The pay-as-you-go model of the Cloud is one of the major advantages of using a public cloud like AWS. Especially in cases where you can leverage it extensively. These are usually cases where you would require a certain computing power only for some specific time versus the entire day or month.
We recently joined our colleagues from the HOB for a project where a central network management software system was needed to operate a fleet of several hundred network- and security devices distributed all over Germany.
Usually, you would buy such an appliance together with a license from the vendor and put it somewhere in a traditional IT rack. Not only would that have us running a device for 24 hours every day, but also mean buying a license on a yearly basis.
When we heard that one of the project requirements is a management software that is only needed for a few hours on a few days a month, we immediately figured that this would be a huge waste of space, cooling, power, and money. What if we could bring both worlds together and run a traditional network management system like this in the AWS cloud and use the pay-as-go model?
When we looked at the different options of running such an appliance in the cloud, we figured out that the vendor provides his software also via the AWS Marketplace. This made it not only super easy to deploy but also does allow us to purchase the license on a per-hour basis, resulting also in a huge potential for cost savings.
The only thing we need to ensure was that the instance used for running the software only gets started when needed and stopped when it’s no longer needed.
We all know that phrase “Just stop the instance after the work was done.” In general, this is a great plan. But as we also know we are all humans and from time to time we get distracted, interrupted, or simply forget things. So what else could be done to help our colleagues avoid spending money when it’s not absolutely necessary?

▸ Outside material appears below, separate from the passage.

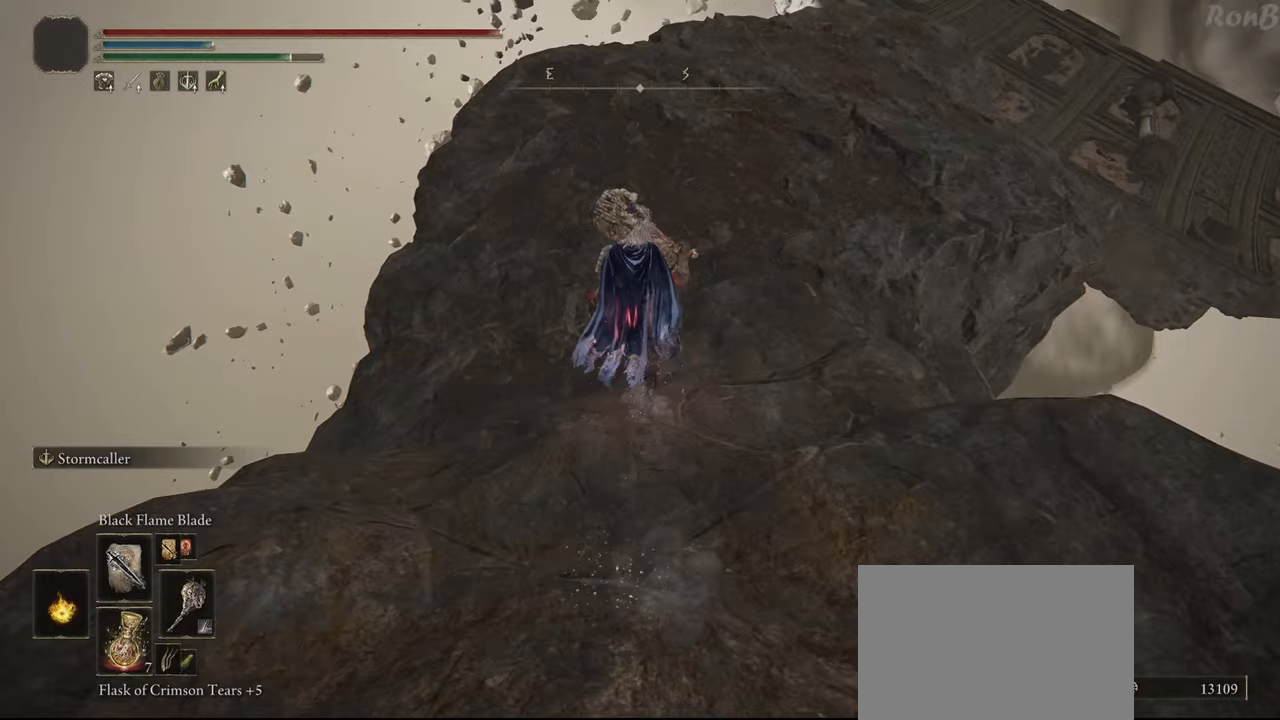
{"buttons": ["R2"], "left_stick": "up", "right_stick": "center", "events": []}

So far we have implemented two technical solutions.
The first one is based on the idea that if the instance is idle for a while, we can take that as an indication and assume it’s no longer in use. We define a metric to determine the utilization, create an AWS Cloudwatch alert and configure an email notification. A diagram of the setup is shown in the picture below:
The actual implementation of the alarm is done via the metric ‘NetworkOut’. This is monitored on average over the period of 5 minutes. As soon as 24 of 24 data points (e.g. 2 hours) fall below the previously defined idle value, the alarm is triggered.

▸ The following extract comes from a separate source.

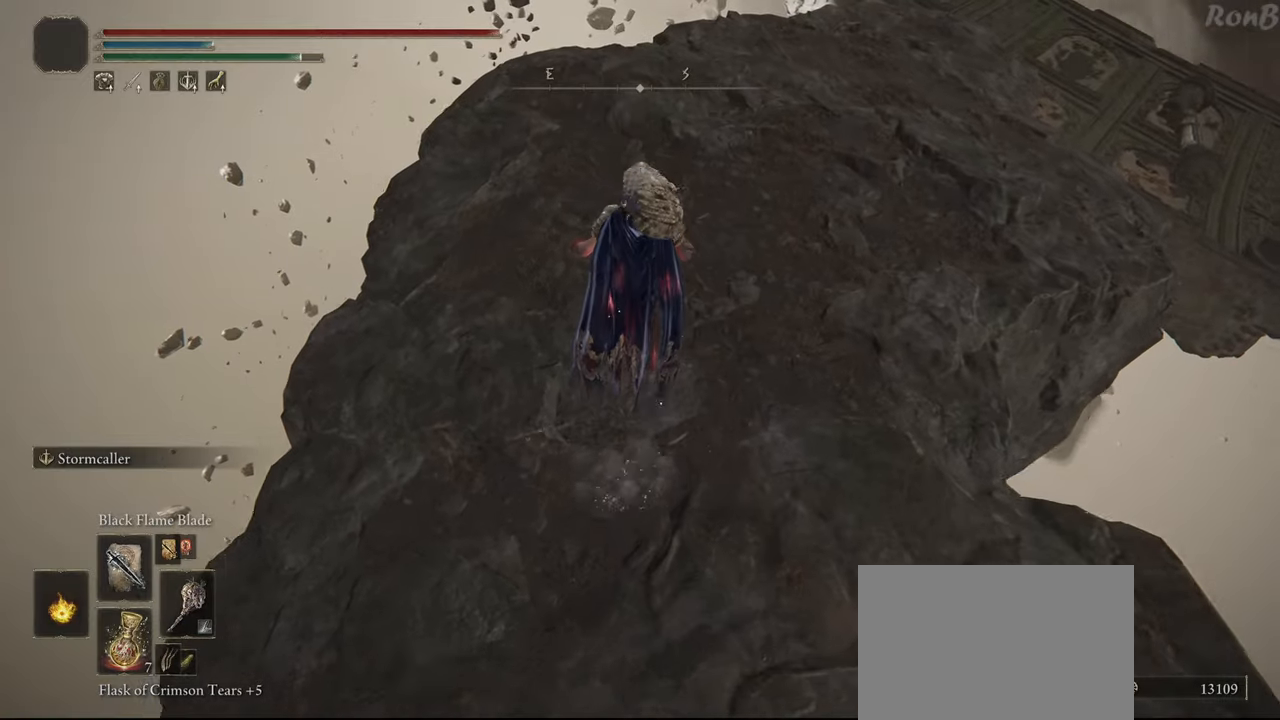
{"buttons": ["R2"], "left_stick": "up", "right_stick": "right", "events": [[317, "right_stick", "right"]]}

So whenever the instance is left running but not used, the Cloudwatch alert gets triggered and sends a friendly email reminder via Amazon SNS to the team.
But what to do if the manual shutdown is forgotten and the additional email notification gets overlooked? We wanted another backup with a slightly more aggressive approach. One that would shut down the instance every night, no matter what.
This is a feature-full implementation created and maintained by AWS itself to control your AWS resources costs for EC2 and RDS instances. It’s well documented and can easily be deployed via CloudFormation. The AWS Instance Scheduler leverages tags and Lambda functions to automatically stop or restart instances across accounts and regions based on a schedule you can define. After the deployment you would find the following architecture inside your AWS account:
In general, we would recommend that solution for any bigger environment. It’s super easy from a user’s perspective and once set up, all you have to do is to tag your resources accordingly and everything else is handled fully automatically.
But for our environment with only a single instance, this AWS Solution would be a bit too complex and also too expensive. As soon as you are out of your Lambda free tier it adds roughly $10 to your monthly AWS bill.
So we started looking for something simpler.
Amazon EventBridge is an often overlooked and underestimated service. The service and its API were first introduced in 2016 as part of CloudWatch under the name Cloudwatch Events. In July 2019 AWS released it as a standalone service that offers advanced features and is now used as the preferred way for managing events.
So what’s Amazon Eventbridge and how can it help us here? EventBridge is a fully serverless event bus well suited to build event-driven architectures that are loosely coupled and distributed. An event is a small blob of JSON which is sent by a variety of sources to either the EventBridge default bus or a custom bus you have created. When an event arrives at the bus, EventBridge evaluates the event against a set of rules that are associated with the bus. When a rule matches an incoming event it routes the event to one or more a defined target as a real-time stream. Almost all AWS Services can act as a source and have a built-in integration with EventBridge. For example EC2 Auto Scaling events, CodeBuild or CodeDeploy events, EC2 Spot interruption events, or ECS container instance state change events.
CodeBuild or CodeDeploy events, EC2 Spot interruption events, or ECS container instance state change events.
Rules match either on an event pattern or run based on scheduled events and get triggered at a certain time interval. Scheduled events can be defined based on a cron-style expression or a fixed rate of either every minute, hour, or day.
For our use case, we created a simple cron-style scheduled event that would run every evening at 17:00 UTC. This event is put into the default EventBus and the rule associated with it will send an EC2 StopInstances API call to the instance based on the instance-id.
When you use a public cloud like AWS with its pay-as-you-go model, spending some time thinking about what you need and implement measurements to avoid waste, can save you a lot of money. Running compute resources only when needed is one major aspect of it.
In this blog post, we discussed some easy-to-implement technical solutions which help to support the idea of taking control of your cloud expenses and ensure that your EC2 instance does not run much longer than necessary.
The result can be seen in this cost overview. Even while started regularly the instance is never running for more than a few hours.